(Bloomberg) Yahoo! Inc. announced a tax-free spinoff of its stake in Alibaba Group Holding Ltd., seeking to maximize the return of cash to shareholders and triggering a 10 percent jump in the Web portal’s shares.

The deal will put Yahoo’s holding in the Chinese e-commerce company into a newly registered firm called SpinCo, which will own all of Yahoo’s 384 million Alibaba shares valued at $40 billion, the Sunnyvale, California-based company said in a statement Tuesday. Shares in SpinCo will be distributed to existing Yahoo shareholders as a separate public company.

Chief Executive Officer Marissa Mayer is taking the steps after Starboard Value LP and other investors pushed her to return cash to shareholders, find ways to cut taxes and avoid major acquisitions. The Asian assets, including a stake in Yahoo Japan Corp., have supported Yahoo’s value in the past two years and given Mayer, who became CEO in 2012, cover from shareholder pressure as she worked to turn around Yahoo. Now, with a disposal plan in place, the focus will shift back to whether Mayer can revive revenue, which has been stagnant for five years.

“This is a very meaningful move on behalf of management for shareholders,” Colin Gillis, an analyst at BGC Partners, said in an interview. “It means shareholders get the money—it means Yahoo management will not spend the money.”

The shares of Yahoo climbed as much as 10 percent in extended trading. The stock, which declined 2.9 percent to $47.99 at the close in New York, rose 25 percent in 2014.

Spinoff Structure
The spinoff, which will include a “legacy, ancillary Yahoo business,” will be completed in the fourth quarter, after the expiration of Yahoo’s one-year lockup agreement on the Alibaba shares, Yahoo said in the statement. Yahoo didn’t specify what the business will be and said the spinoff would be subject to regulatory approval.

By adopting the spinoff structure, Yahoo will be able to return 97 percent of the proceeds of the Alibaba stake sale to shareholders, Mayer said on a conference call. The legacy business that’s included in the deal has about $50 million in adjusted earnings before interest, taxes, depreciation and amortization, Yahoo said.

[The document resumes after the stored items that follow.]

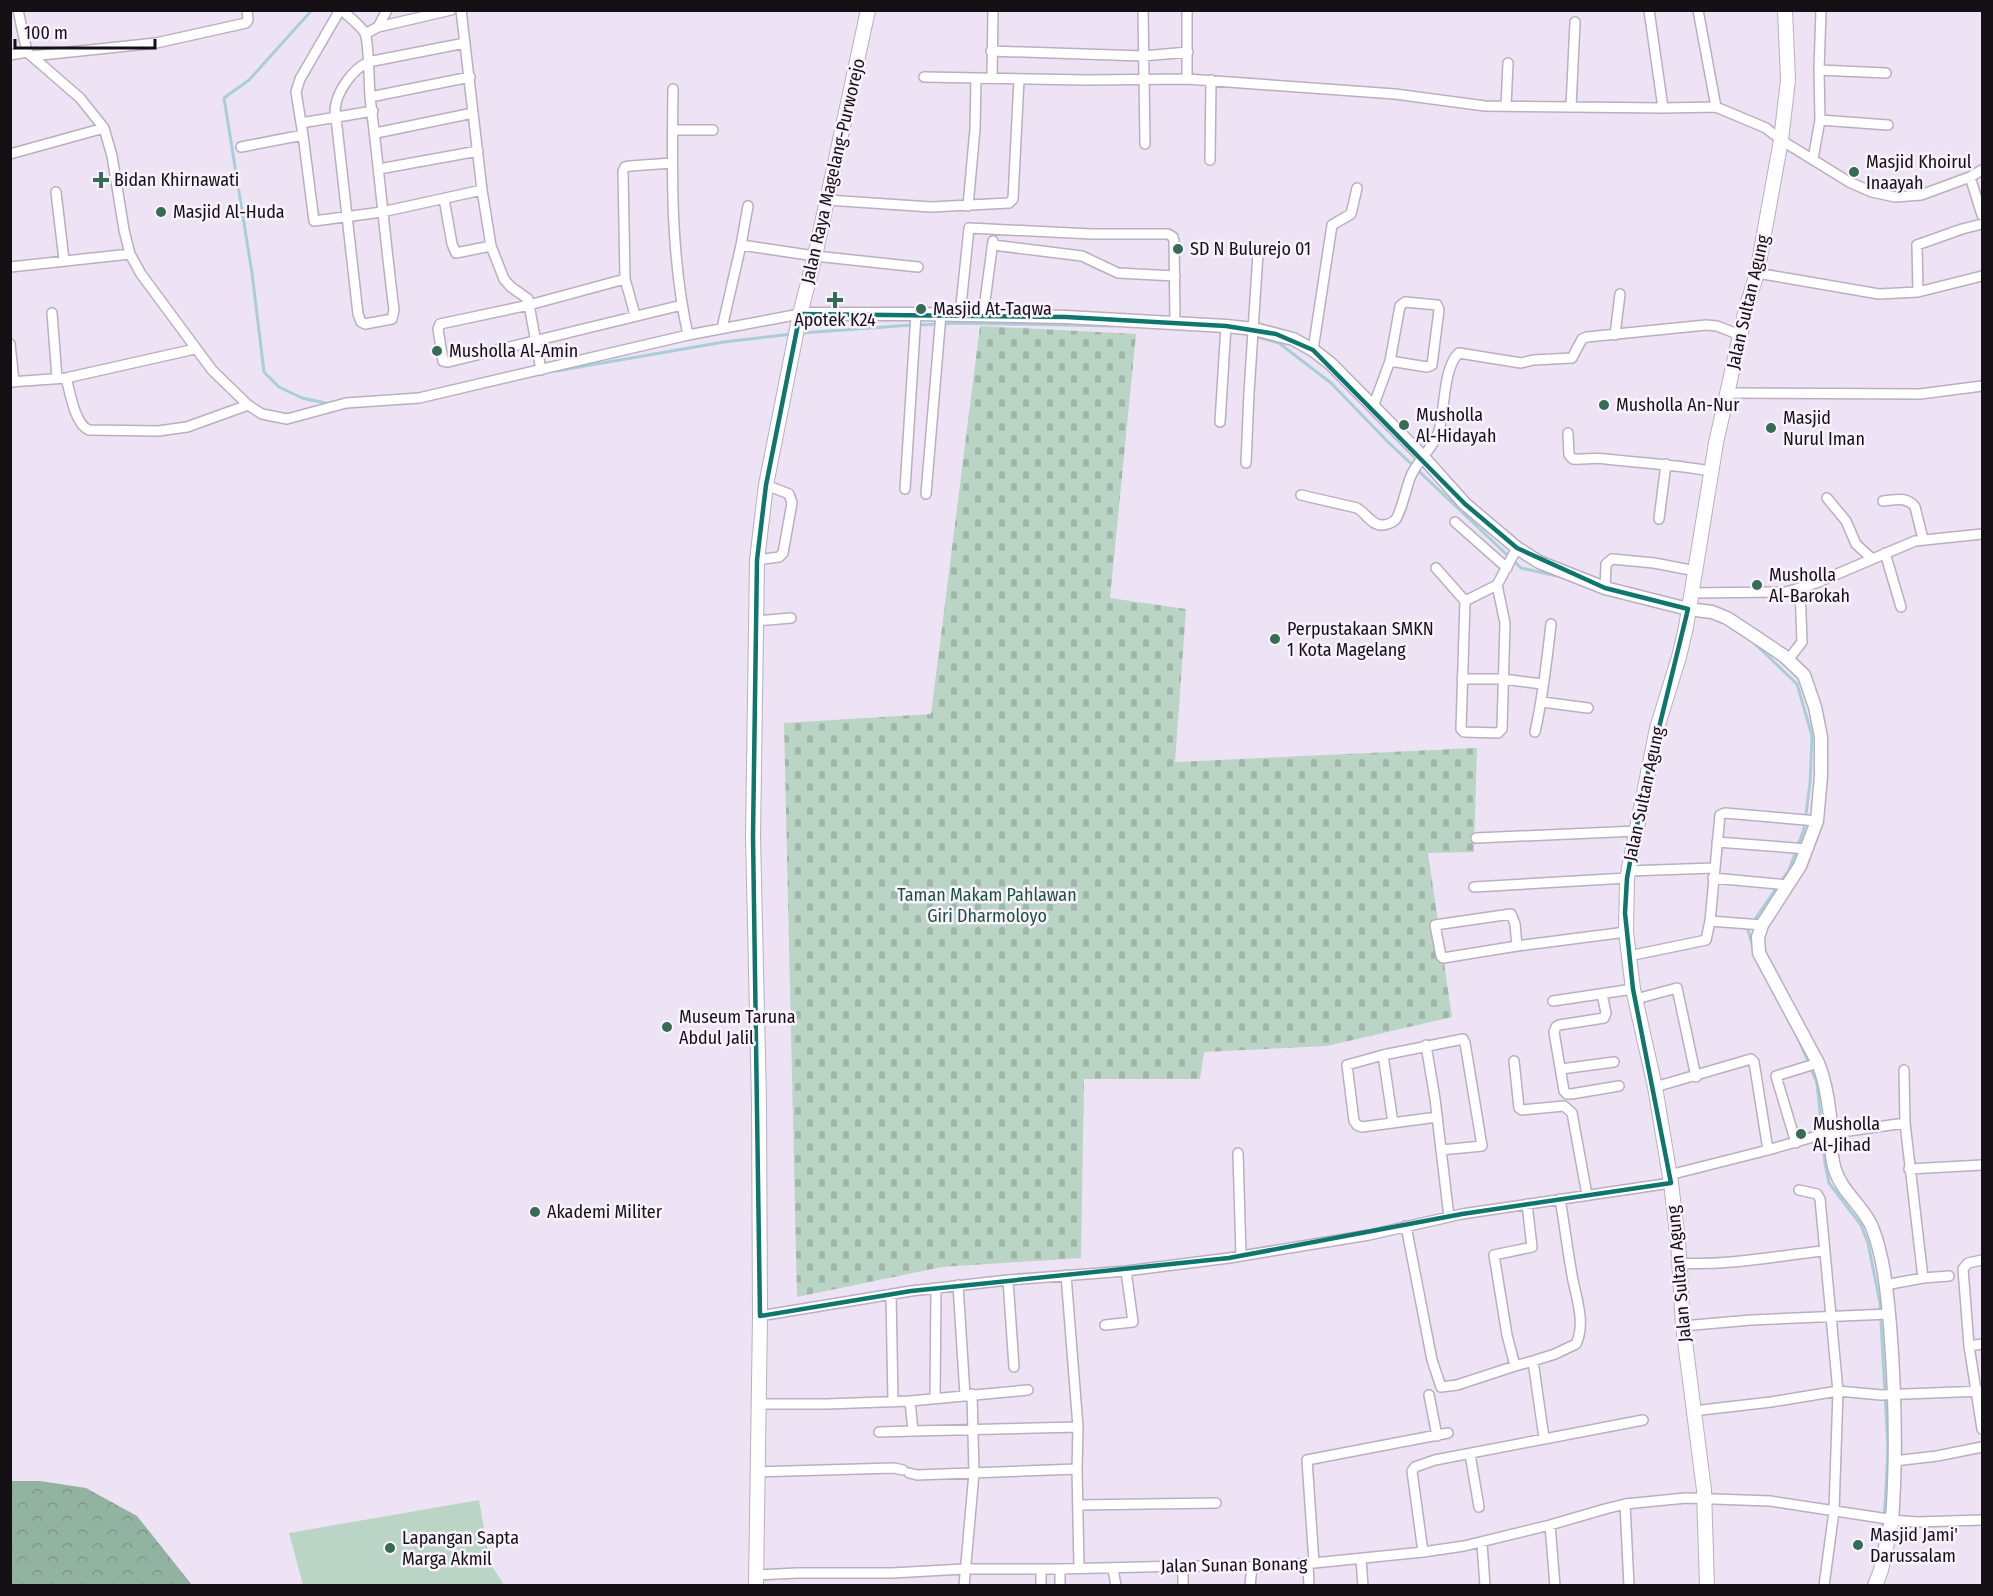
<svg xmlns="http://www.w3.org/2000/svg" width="1993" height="1596" viewBox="0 0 1993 1596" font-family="'Fira Sans Condensed',sans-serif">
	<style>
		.grass { fill: #bad5c6 }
		.forest { fill: url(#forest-crowns) }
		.cemetery { fill: url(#cemetery-stones) }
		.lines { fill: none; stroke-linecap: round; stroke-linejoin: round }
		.stream { stroke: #a8cfd6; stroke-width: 3 }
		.minor-casing { stroke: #baafc0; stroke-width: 12 }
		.tertiary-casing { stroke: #baafc0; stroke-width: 15 }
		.secondary-casing { stroke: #baafc0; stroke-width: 16 }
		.minor { stroke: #fff; stroke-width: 9 }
		.tertiary { stroke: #fff; stroke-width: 12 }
		.secondary { stroke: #fff; stroke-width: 14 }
		.marked { fill: none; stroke: #0f766e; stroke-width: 4.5; stroke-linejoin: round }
		.poi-dot { fill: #356c53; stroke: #f9f2fd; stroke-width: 2 }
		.labels { text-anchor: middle; stroke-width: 5; stroke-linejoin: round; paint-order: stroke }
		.poi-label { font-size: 18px; fill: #141016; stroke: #f9f2fd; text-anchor: start }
		.street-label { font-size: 18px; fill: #141016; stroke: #f9f2fd }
		.park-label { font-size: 18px; fill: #1b543c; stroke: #f9f2fd }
	</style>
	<defs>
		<pattern id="forest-crowns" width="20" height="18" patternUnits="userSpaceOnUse" patternTransform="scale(1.5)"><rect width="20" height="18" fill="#93b3a2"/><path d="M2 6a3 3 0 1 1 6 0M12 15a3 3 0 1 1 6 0" fill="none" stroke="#7e998b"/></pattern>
		<pattern id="cemetery-stones" width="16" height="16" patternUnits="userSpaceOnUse" patternTransform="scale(1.5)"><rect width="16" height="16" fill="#bad5c6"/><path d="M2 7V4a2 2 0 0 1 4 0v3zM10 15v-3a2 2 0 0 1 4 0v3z" fill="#9fb6a9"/></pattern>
	</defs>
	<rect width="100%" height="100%" fill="#eee3f5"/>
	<!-- grass -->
	<path class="grass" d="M479 1500 490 1563 504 1585H303L289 1533Z"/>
	<!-- forest -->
	<path class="forest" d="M11 1481H40L86 1488 137 1516 192 1585H11Z"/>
	<!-- cemetery -->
	<path class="cemetery" d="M980 326 1136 334 1110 598 1186 609 1175 762 1477 748 1474 852 1428 853 1452 1017 1327 1046 1204 1052 1200 1079H1084L1081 1258 942 1267 797 1297 784 723 931 714Z"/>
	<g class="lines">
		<!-- stream -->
		<path class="stream" d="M312 10 249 80 224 98 252 273 264 372 279 387 302 398 330 404
			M919 325 959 323 1113 326
			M802 333 912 325
			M1254 336 1279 343 1331 383 1387 441 1521 568 1562 577
			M556 371 724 342 792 334
			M1751 640 1797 684 1812 736 1810 783 1804 829 1789 870 1753 922
			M1750 927 1748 930 1754 950
			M1798 1038 1817 1083 1825 1164 1829 1183 1861 1225 1868 1243 1880 1303 1888 1448 1885 1506 1877 1559
			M1867 1586 1872 1576"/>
		<!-- minor casing -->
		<g class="minor-casing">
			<path id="minor" d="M18 10 27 52 80 98 104 128 112 156 124 230 130 254 141 274 212 370 248 405 262 414 287 419 346 403 419 398 688 335 800 314
				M340 10 300 79 296 92 303 135 314 221 382 212 482 190
				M342 10C349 17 360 25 365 33 369 42 369 84 370 97 379 168 385 239 394 310L392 319 365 324 361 322 358 314 335 109C337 91 352 70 368 62L465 43
				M461 10 482 190 491 246 504 279 511 287 528 299 541 370
				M1143 10 1145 144
				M1187 10V79L1395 94 1485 106 1663 108 1716 107 1766 128 1781 140 1849 182 1872 192 1895 197 1921 195 1970 177 1982 170
				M1649 10 1663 108
				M1698 10 1716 107
				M378 27 387 10
				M365 34 378 27 451 10
				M991 51 1143 56 1188 52
				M10 55 27 52
				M32 56 156 43 246 23 248 20 247 10
				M1819 70 1886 73
				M924 77 1087 80 1187 79
				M992 78 993 10
				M673 89C672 172 670 253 688 335
				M370 97 470 77
				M1506 106 1508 63
				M1571 107 1575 22
				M1820 120 1888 125
				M301 123 373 111
				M673 130H713
				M376 133 473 113
				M241 147 303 135
				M10 154 104 128
				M1813 159 1820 120 1819 70 1821 10
				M1210 160 1211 80
				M379 169 478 151
				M1970 177 1982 215
				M56 192 64 260
				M444 199 452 244 456 253 491 246
				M827 200 931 207 1009 203 1013 199 1019 79
				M968 206 975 129 976 78
				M741 245 748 206
				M993 245 1082 256 1118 273 1175 276
				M10 267 130 254
				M1757 273 1879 294 1918 292 1982 276
				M625 279 529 305 440 324 438 329 443 361 448 362 682 305
				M1918 292 1917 245 1962 229 1982 224
				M52 313 57 378
				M635 315 625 279 623 171 625 167 630 166 672 163
				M960 315 969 228 1092 234H1168L1173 237 1174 241 1175 323
				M983 316 993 241
				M722 328 741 245 815 256 918 267
				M1615 335 1620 294
				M10 344 14 382
				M1313 350 1332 225 1351 214 1357 188
				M66 378C70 392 75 425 89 430L158 431 187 427 248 405
				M10 382 66 378 195 349
				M1726 393 1920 394 1982 386
				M1373 407 1390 361 1427 367 1432 365 1439 310 1437 305 1405 302 1400 306 1390 361
				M1220 422 1226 326
				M1568 433 1569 455 1573 459C1584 460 1595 457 1606 459 1641 463 1676 465 1711 471
				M1246 463 1249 393 1258 253
				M905 489 916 314
				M926 494 941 314
				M1301 495 1357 508C1365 512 1372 526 1382 525 1386 525 1392 523 1395 520 1400 516 1407 486 1410 478 1417 460 1433 449 1439 431 1445 410 1443 367 1459 353L1521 363 1533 360 1572 358 1582 339 1587 337 1706 325 1717 326 1740 335
				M1827 498 1846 521 1856 544 1871 558
				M1883 501C1895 500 1907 496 1915 507L1923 539
				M1659 519 1666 464
				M1455 522 1507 568
				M1885 553 1901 607
				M757 560 779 557 783 553 792 503 789 494 766 485
				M1436 568 1465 601
				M1497 585 1465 601 1461 729 1464 732 1498 733 1502 729 1505 623 1497 585 1517 548
				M1605 588 1606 564 1612 559 1654 563 1696 571
				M1691 593 1786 592 1816 583 1915 541 1982 534
				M755 621 791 618
				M1788 660 1802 642 1800 588
				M1462 679H1503L1542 684
				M1542 702 1588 708
				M1535 732C1543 697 1547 660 1551 624
				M1476 838 1637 831
				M1717 842 1808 849
				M1628 871 1714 868
				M1713 878 1789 885
				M1474 887 1627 878
				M1710 921 1762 925
				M1517 946 1443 958 1441 956 1435 925 1511 914 1515 924 1517 946 1626 932
				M1629 956 1706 940 1710 921 1720 815 1725 813 1817 821
				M1602 994 1606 1013 1604 1018 1559 1025 1556 1027 1554 1032 1564 1091 1567 1094H1571L1619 1086
				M1636 999 1677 988 1696 1077
				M1553 1001 1633 989
				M1426 1045 1435 1099 1449 1217
				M1383 1055 1393 1123
				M1514 1061 1519 1108 1522 1110 1564 1106 1572 1113 1587 1195
				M1561 1069 1614 1062
				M1904 1070 1905 1123
				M1655 1087 1751 1059 1754 1062 1768 1150
				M1437 1117 1362 1127 1357 1125 1354 1121 1347 1065 1383 1055 1463 1039 1465 1043 1482 1146 1441 1150
				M1796 1143 1776 1076 1818 1063
				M1238 1153 1241 1256
				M1909 1169 1982 1165
				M1669 1175 1768 1150 1820 1135 1905 1123 1923 1278 1885 1285
				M1799 1190 1817 1194 1820 1199 1838 1391 1834 1511 1824 1586
				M1527 1204 1532 1247 1494 1255 1507 1335 1515 1366 1533 1361 1544 1438
				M1406 1226 1432 1360 1441 1387 1457 1385 1515 1366
				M1982 1260 1968 1263 1963 1269 1969 1346 1982 1429
				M1679 1263C1728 1266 1775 1256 1823 1251
				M1066 1275 1078 1427 1077 1469 1079 1568
				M1923 1278 1949 1276
				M1008 1280 1014 1367
				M958 1285 965 1395
				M891 1294 893 1402
				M760 1316 911 1291 1008 1280 1126 1271 1229 1258 1369 1235 1462 1214 1671 1183
				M1105 1325 1133 1322 1126 1271
				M1683 1326 1751 1320 1889 1314
				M1969 1346 1982 1344
				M1533 1361 1555 1354 1576 1344C1587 1321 1574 1293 1571 1269 1567 1246 1564 1222 1560 1199
				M1429 1395 1437 1436
				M935 1398 936 1288
				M910 1401 1028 1390
				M759 1404H827L910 1401 913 1431 1078 1427
				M1693 1411 1771 1402 1838 1391 1881 1395 1982 1391
				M879 1432 913 1431
				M1470 1454 1479 1507
				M1894 1461 1937 1456 1982 1447
				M757 1472 894 1468 903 1470
				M909 1473 917 1475 1077 1469
				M1625 1504 1629 1586
				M1078 1505 1216 1503
				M1892 1520 1917 1522 1982 1520
				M1550 1525 1555 1586
				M1482 1543 1485 1586
				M1423 1552 1412 1471 1415 1467 1435 1460 1643 1420
				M1361 1559 1363 1586
				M1314 1563 1307 1460 1448 1433
				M1308 1564 1309 1586
				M1183 1566V1586
				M1060 1569V1586
				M1113 1569 1116 1586
				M757 1575 797 1573H892L964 1569H1060L1183 1566 1252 1567 1314 1563 1423 1552 1464 1546 1550 1525 1605 1509 1625 1504 1686 1498 1770 1501 1888 1519
				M964 1586 974 1473 972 1394
				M1041 1586V1569
				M1250 1586 1252 1567"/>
		</g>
		<!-- tertiary casing -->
		<g class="tertiary-casing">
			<path id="tertiary" d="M800 314H916L1066 317 1226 326 1254 329 1293 339 1313 350 1331 364 1423 457 1465 504 1517 548 1539 562 1605 588 1688 609 1712 612 1727 618 1753 635 1784 656 1804 675 1815 707 1821 737V776L1817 821 1800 866 1762 925 1758 937 1759 953 1818 1063C1825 1080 1828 1098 1830 1116 1832 1135 1829 1152 1835 1170 1842 1192 1863 1206 1872 1227 1884 1257 1887 1293 1890 1325 1895 1390 1897 1456 1892 1520L1888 1519"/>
		</g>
		<!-- secondary casing -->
		<g class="secondary-casing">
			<path id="secondary" d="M756 1586 760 1316 759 1102 753 836 757 560 766 485 800 314 815 256 868 10
				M1707 1586 1704 1490 1683 1326 1678 1241 1671 1183 1655 1087 1633 989 1626 932 1627 878 1657 728 1679 657 1686 627 1716 443 1746 309 1757 273 1781 140 1788 80 1785 10
				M1875 1586 1881 1570 1892 1520"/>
		</g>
		<!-- minor -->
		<use href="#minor" class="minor"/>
		<!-- tertiary -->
		<use href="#tertiary" class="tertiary"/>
		<!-- secondary -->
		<use href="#secondary" class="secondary"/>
	</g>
	<!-- marked area -->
	<path class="marked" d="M800 314 1066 317 1226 326 1276 334 1313 350 1465 504 1517 548 1605 588 1688 609 1644 789 1627 878 1625 913 1633 989 1671 1183 1462 1214 1229 1258 911 1291 760 1316 753 836 757 560 766 485Z"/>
	<!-- markers -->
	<g class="poi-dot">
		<circle cx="1854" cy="172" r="6"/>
		<path d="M98 171h6v6h6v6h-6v6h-6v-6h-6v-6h6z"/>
		<circle cx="161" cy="212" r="6"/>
		<circle cx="1178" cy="249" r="6"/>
		<path d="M832 291h6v6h6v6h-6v6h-6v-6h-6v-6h6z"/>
		<circle cx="921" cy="309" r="6"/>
		<circle cx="437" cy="351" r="6"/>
		<circle cx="1604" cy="405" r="6"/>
		<circle cx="1404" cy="425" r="6"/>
		<circle cx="1771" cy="428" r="6"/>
		<circle cx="1757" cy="585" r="6"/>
		<circle cx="1275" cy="639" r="6"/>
		<circle cx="667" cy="1027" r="6"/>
		<circle cx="1801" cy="1134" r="6"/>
		<circle cx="535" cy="1212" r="6"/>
		<circle cx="1858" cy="1545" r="6"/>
		<circle cx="390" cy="1548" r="6"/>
	</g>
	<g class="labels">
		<!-- poi labels -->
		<g class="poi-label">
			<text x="1866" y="168">Masjid Khoirul<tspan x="1866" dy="21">Inaayah</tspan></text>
			<text x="114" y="186">Bidan Khirnawati</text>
			<text x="173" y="218">Masjid Al-Huda</text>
			<text x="1190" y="255">SD N Bulurejo 01</text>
			<text x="933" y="315">Masjid At-Taqwa</text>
			<text x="835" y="326" text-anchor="middle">Apotek K24</text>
			<text x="449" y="357">Musholla Al-Amin</text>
			<text x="1616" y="411">Musholla An-Nur</text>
			<text x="1416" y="421">Musholla<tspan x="1416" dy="21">Al-Hidayah</tspan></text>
			<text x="1783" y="424">Masjid<tspan x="1783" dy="21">Nurul Iman</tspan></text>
			<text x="1769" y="581">Musholla<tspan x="1769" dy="21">Al-Barokah</tspan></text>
			<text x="1287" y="635">Perpustakaan SMKN<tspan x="1287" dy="21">1 Kota Magelang</tspan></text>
			<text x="679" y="1023">Museum Taruna<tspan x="679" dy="21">Abdul Jalil</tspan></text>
			<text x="1813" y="1130">Musholla<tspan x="1813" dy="21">Al-Jihad</tspan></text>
			<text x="547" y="1218">Akademi Militer</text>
			<text x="1870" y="1541">Masjid Jami'<tspan x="1870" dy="21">Darussalam</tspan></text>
			<text x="402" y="1544">Lapangan Sapta<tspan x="402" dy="21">Marga Akmil</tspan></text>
		</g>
		<!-- street labels -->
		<g class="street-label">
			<text transform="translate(833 171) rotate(-77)" y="6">Jalan Raya Magelang-Purworejo</text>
			<text transform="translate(1748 302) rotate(-77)" y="6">Jalan Sultan Agung</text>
			<text transform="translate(1644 794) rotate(-78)" y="6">Jalan Sultan Agung</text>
			<text transform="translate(1679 1274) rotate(-95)" y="6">Jalan Sultan Agung</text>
			<text transform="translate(1234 1565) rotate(-1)" y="6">Jalan Sunan Bonang</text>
		</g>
		<!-- park labels -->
		<g class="park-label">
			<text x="987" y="901">Taman Makam Pahlawan<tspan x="987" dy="21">Giri Dharmoloyo</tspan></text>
		</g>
	</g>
	<!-- border -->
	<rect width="1993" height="1596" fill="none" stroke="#141016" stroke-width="24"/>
	<!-- scale -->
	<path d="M15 39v9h140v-9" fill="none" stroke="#141016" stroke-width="3"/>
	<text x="24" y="39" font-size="18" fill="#141016" stroke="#f9f2fd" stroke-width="4.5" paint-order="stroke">100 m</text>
</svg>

Yahoo’s said it will remain “open minded” on its plans for its stake in Yahoo Japan, which is currently valued at about $7 billion.

Recovery Push
Yahoo also reported results for its fourth quarter, with sales, excluding revenue shared with partner websites, falling 1.8 percent to $1.18 billion in the fourth quarter. Profit, excluding items such as stock-based compensation, was 30 cents a share. Analysts projected, on average, sales of $1.18 billion and profit of 29 cents, according to data compiled by Bloomberg.

For the first quarter, Yahoo forecast revenue of $1.02 billion to $1.06 billion, short of analysts’ $1.1 billion estimate.

“The core of Yahoo’s business is returning to health and stability,” Mayer said on the call.

Mayer, seeking to drive a recovery since she arrived in July 2012, has been investing in products, partnerships and ad services to expand Yahoo’s reach and restore growth, including on mobile devices where users increasingly access digital content. Mobile revenue for the fourth quarter was $253.8 million, Yahoo said.

While Mayer has touted efforts to boost the core business, investors have focused on her stake of about 15 percent in Alibaba. The company, which formerly owned more than 20 percent, sold about $10 billion in shares in September as part of the Chinese company’s initial public offering. Yahoo, which paid about $3 billion in taxes on that sale, had said it plans to return at least half of the proceeds to shareholders.

“It’s all about Alibaba,” said Brian Wieser, an analyst at Pivotal Research Group LLC. “It’s all that investors have been focused on.”